Abstract

NaCl crystals were obtained from water–formamide (H–CO-NH2) solutions, either by slow evaporation at 30 °C or by programmed cooling of solutions saturated at 95 °C, the formamide concentration ranging from 0 to 100% (in weight). Accordingly, the crystal morphology changes from {100} (pure aqueous solution) to {100} + {111} (water-formamide solutions) to {111} (pure formamide solution). X-ray powder diffraction diagrams, carried out on the bulky crystallized population, prove that formamide is not only adsorbed on the {111}NaCl octahedron but is also selectively captured within the {111} growth sectors. The excellent two-dimensional lattice coincidences between the d101 layers of formamide and the NaCl - d111 ones suggest that formamide can be adsorbed in the form of ordered epitaxial layers; further, the striking equivalence between the thickness of the elementary layers d111NaCl and d101formamide indicates that formamide is allowed to be buried (absorption) in the growing crystal.
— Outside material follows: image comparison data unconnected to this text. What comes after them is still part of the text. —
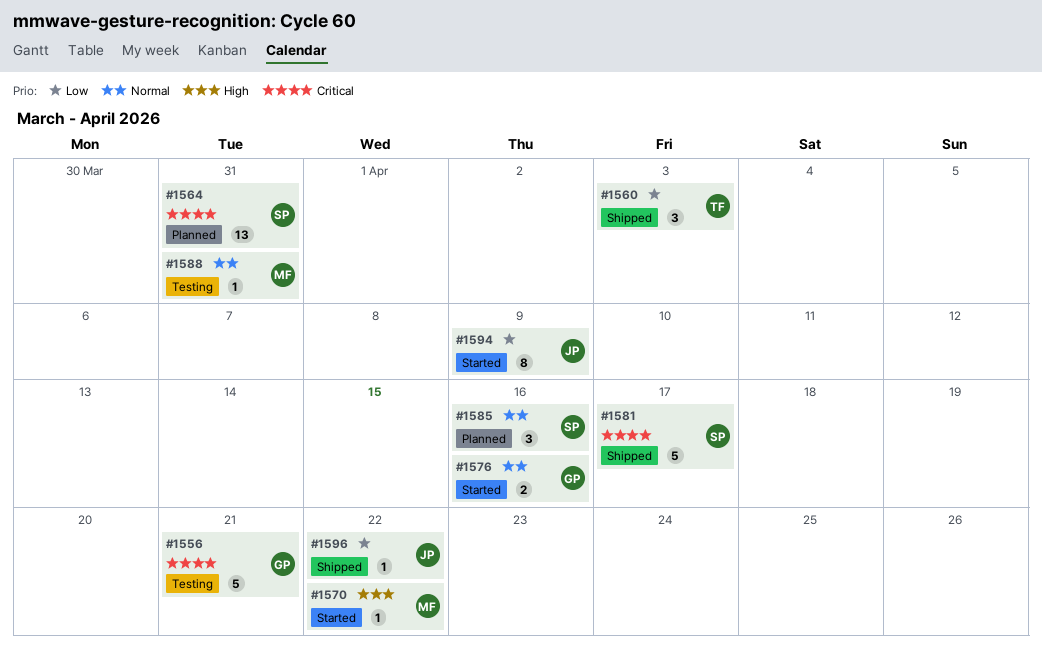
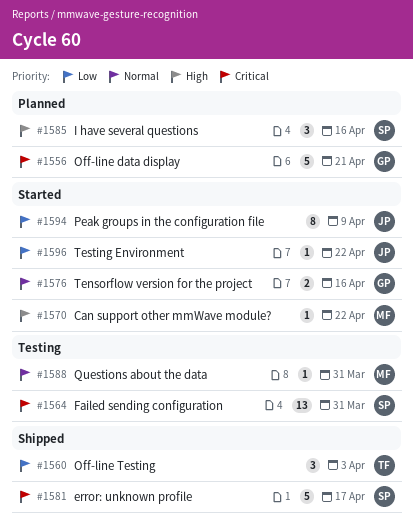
#1556, status: Testing -> Planned
#1564, status: Planned -> Testing
#1585, priority: Normal -> High
#1596, status: Shipped -> Started

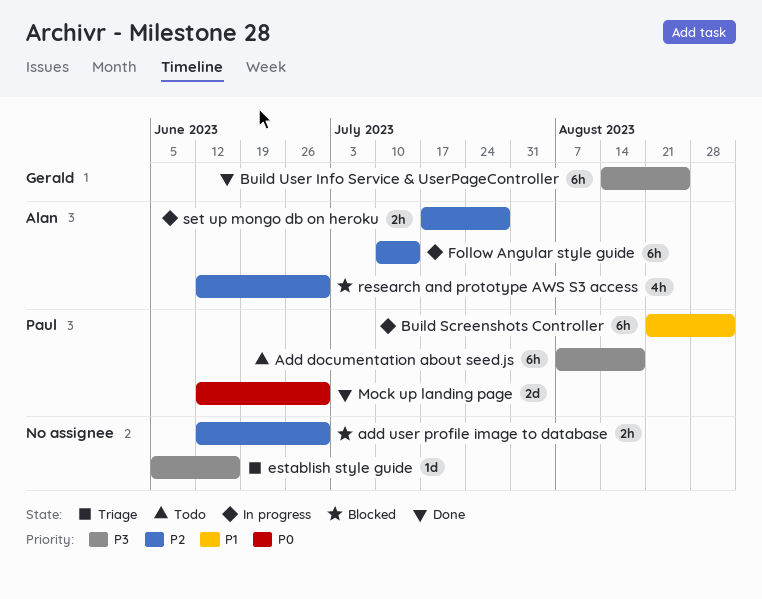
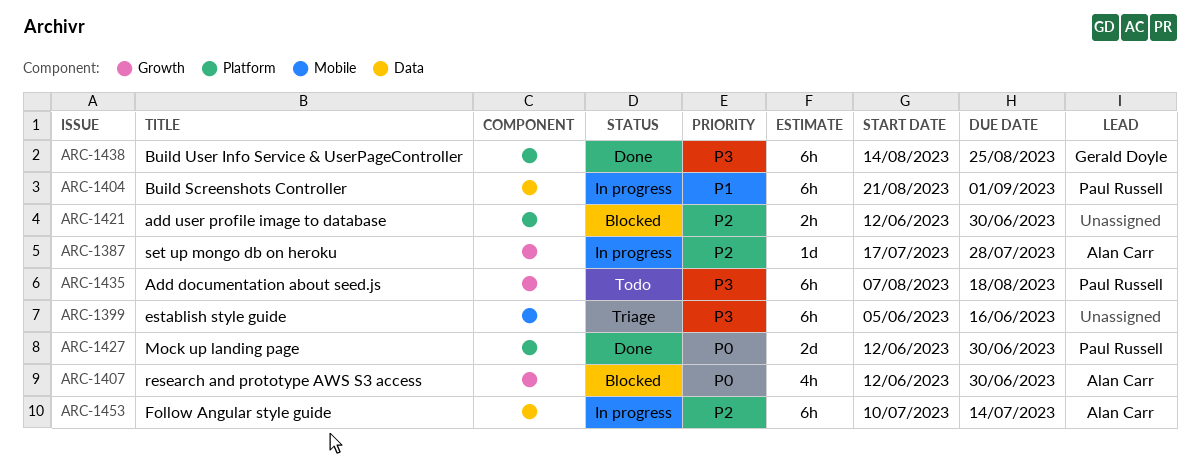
establish style guide, estimate: 1d -> 6h
research and prototype AWS S3 access, priority: P2 -> P0
set up mongo db on heroku, estimate: 2h -> 1d

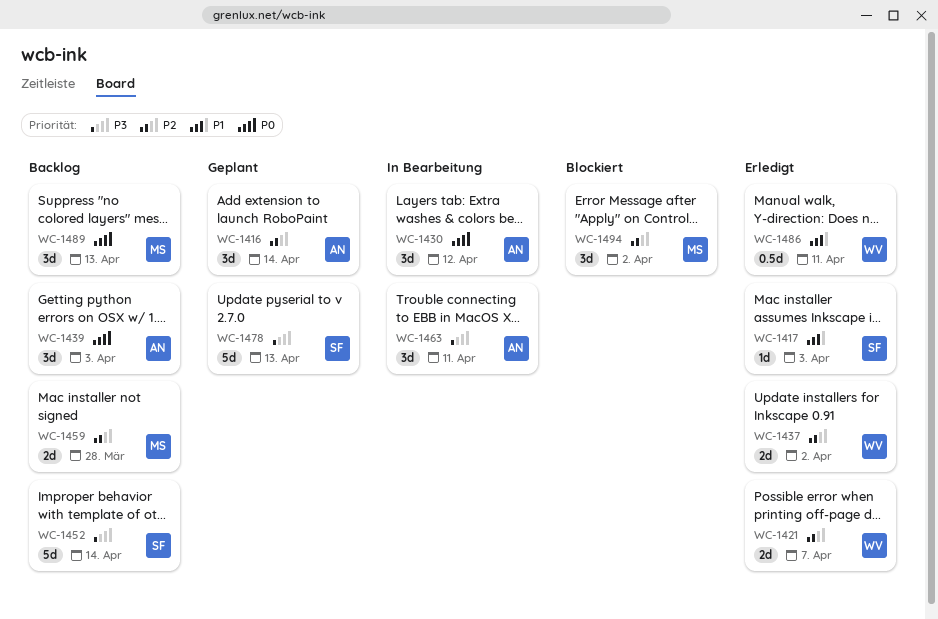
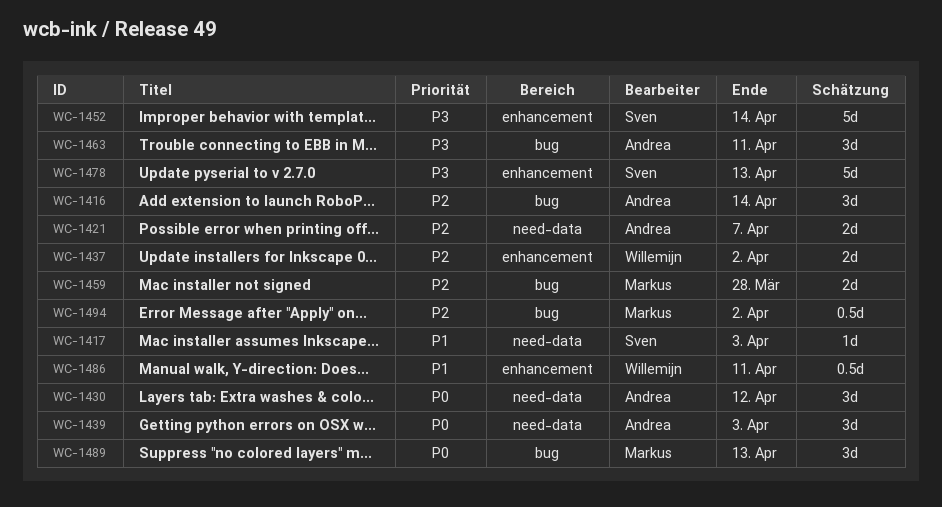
WC-1421, owner: Willemijn -> Andrea
WC-1494, estimate: 3d -> 0.5d

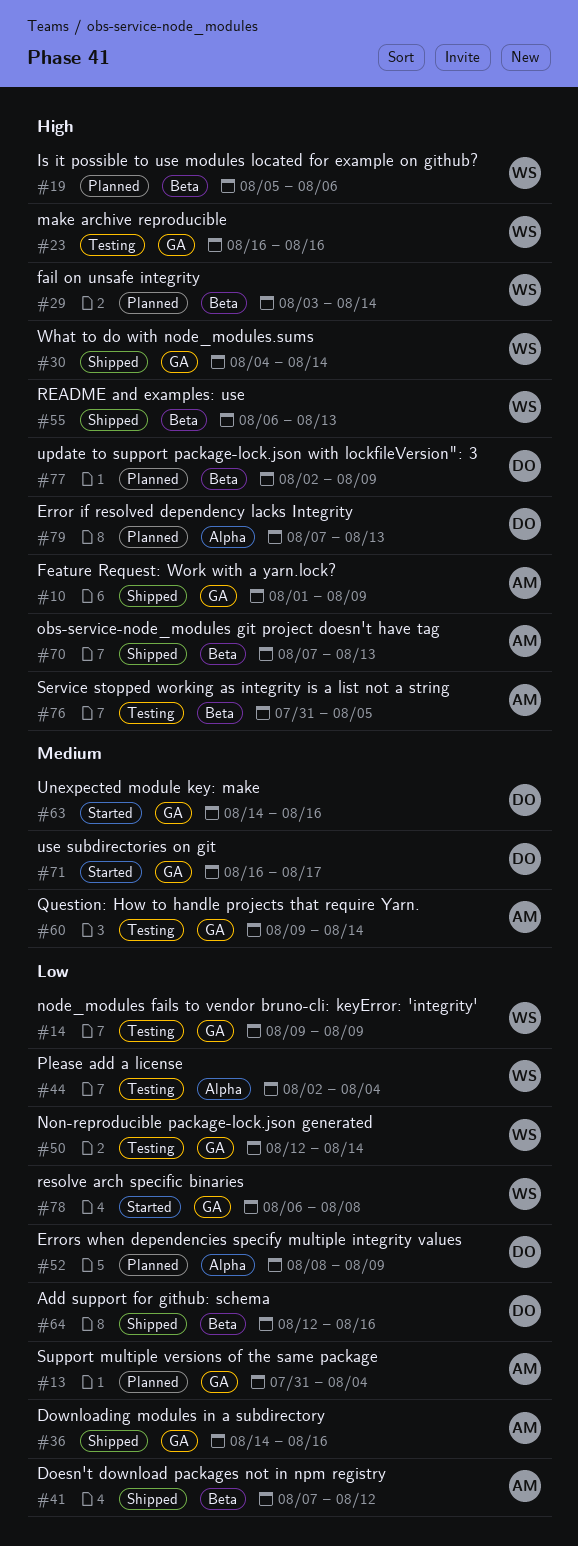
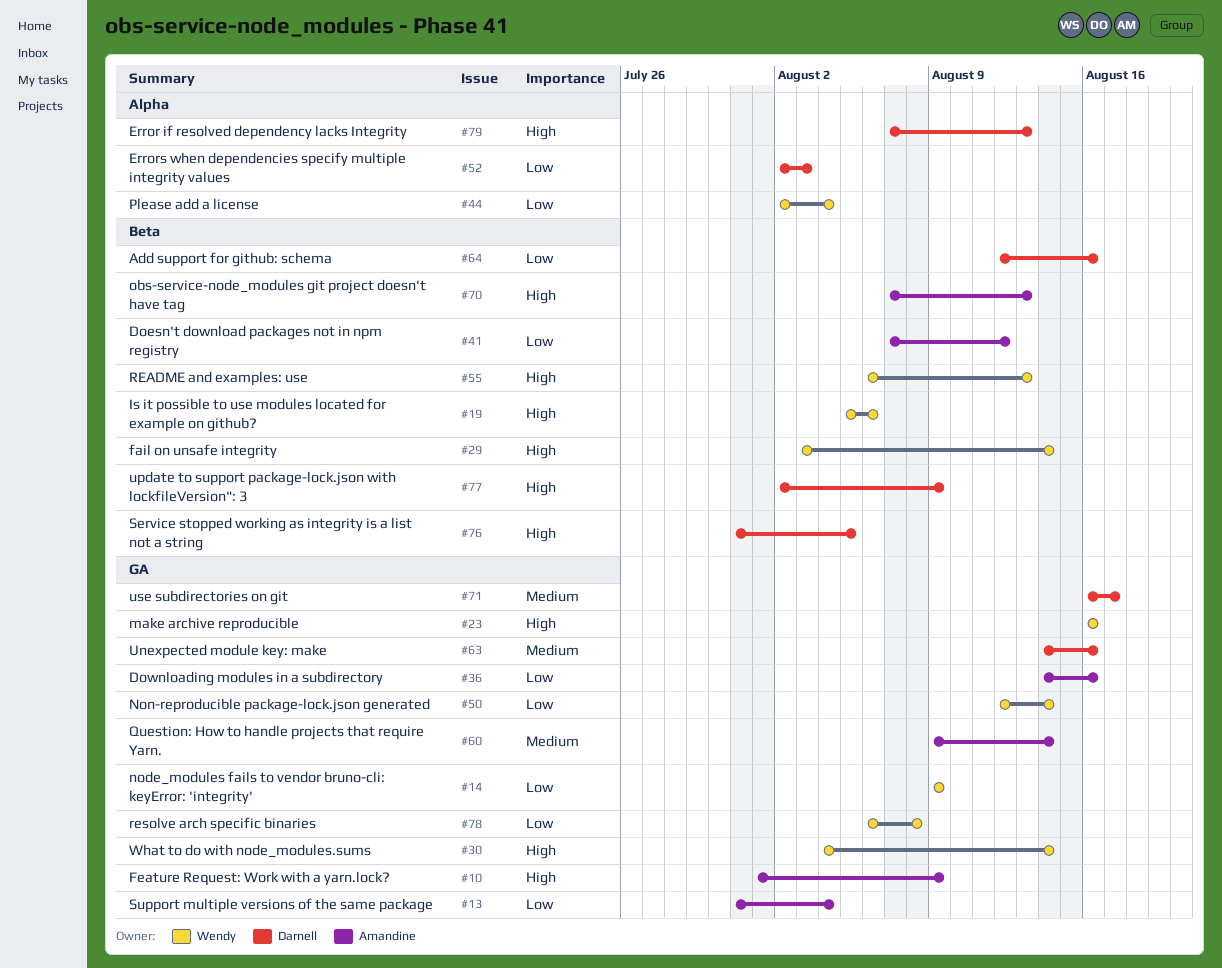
#52, start: Aug 8 -> Aug 2
#52, due: Aug 9 -> Aug 3
#76, owner: Amandine -> Darnell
Moreover, empirical force field calculations carried out on reconstructed {111} NaCl surfaces, both Na+ and Cl– terminated, allowed to evaluate the adhesion energy between the formamide epitaxial layers and the underlying {111}NaCl substrate. Hence, one can definitively state that formamide is not only an habit modifier of NaCl crystals, but that “anomalous NaCl/formamide mixed crystals” form, limited to the {111} NaCl growth sectors.